REQUEST | Reproduce the entries in full. Exclude all images from the copy.

(Document understanding data)

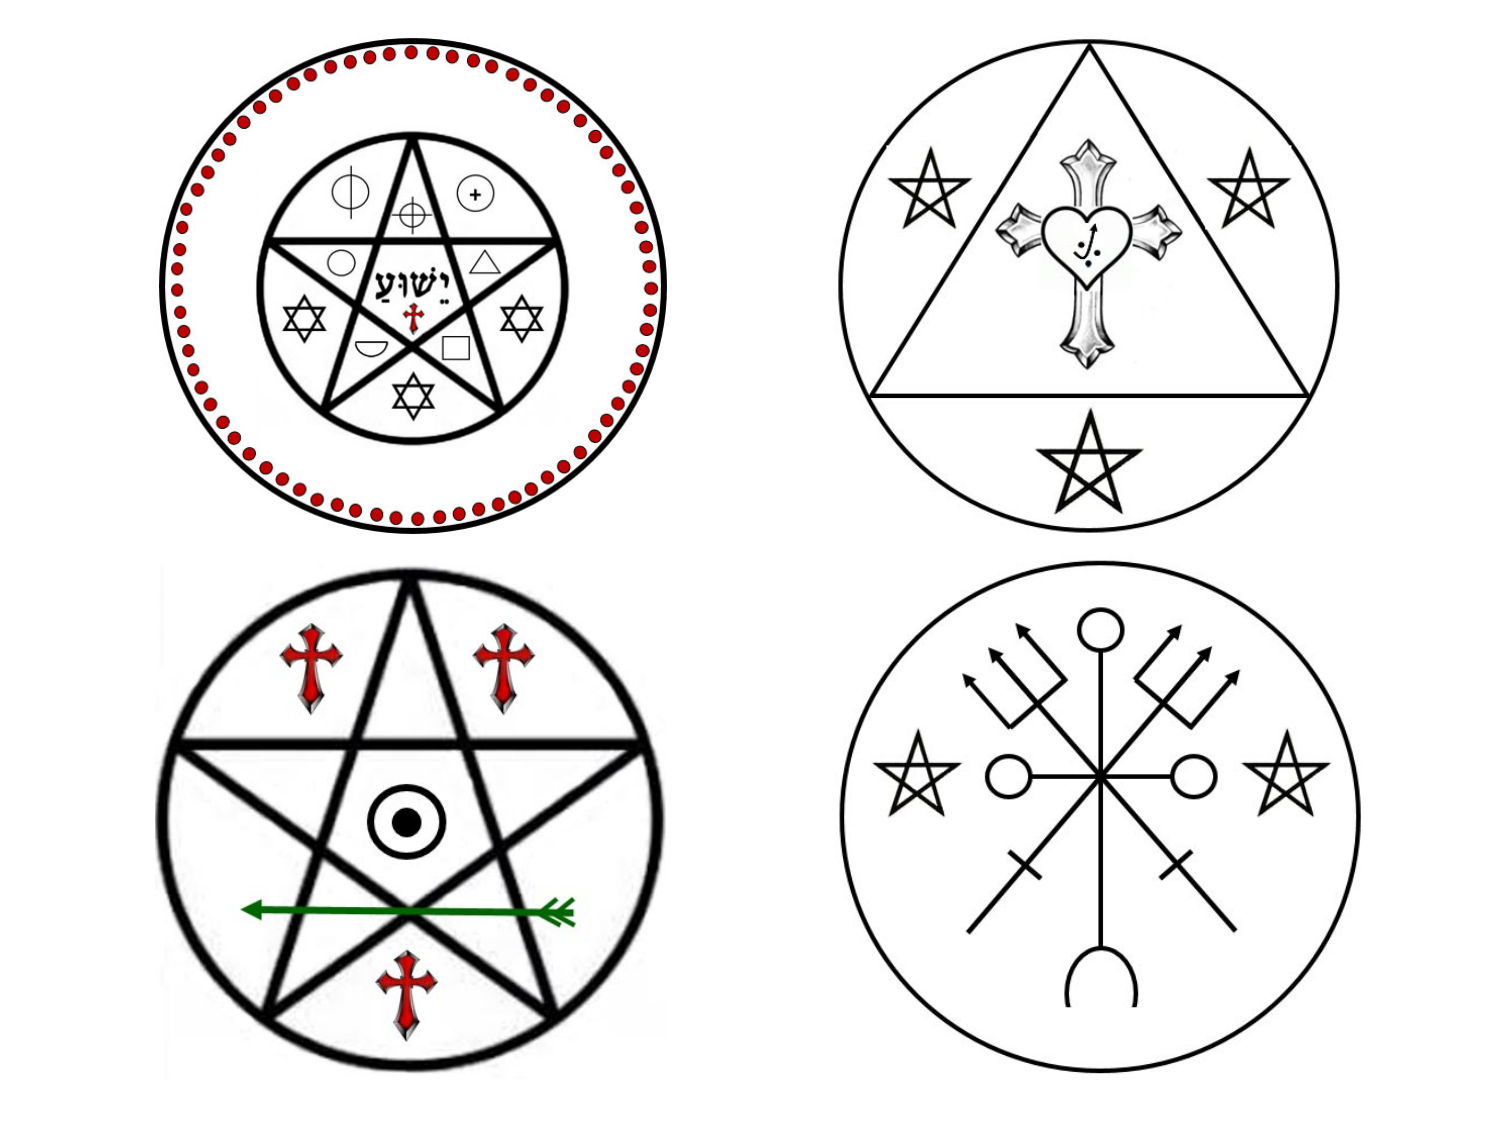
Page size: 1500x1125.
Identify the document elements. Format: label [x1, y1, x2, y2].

picture [155, 36, 671, 537]
picture [155, 564, 668, 1081]
picture [834, 554, 1371, 1081]
picture [834, 36, 1345, 537]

ANSWER SECTION |
Page size: 1500x1125.
Identify the document elements. Format: label [x1, y1, x2, y2].

picture [155, 36, 671, 537]
picture [155, 564, 668, 1081]
picture [834, 554, 1371, 1081]
picture [834, 36, 1345, 537]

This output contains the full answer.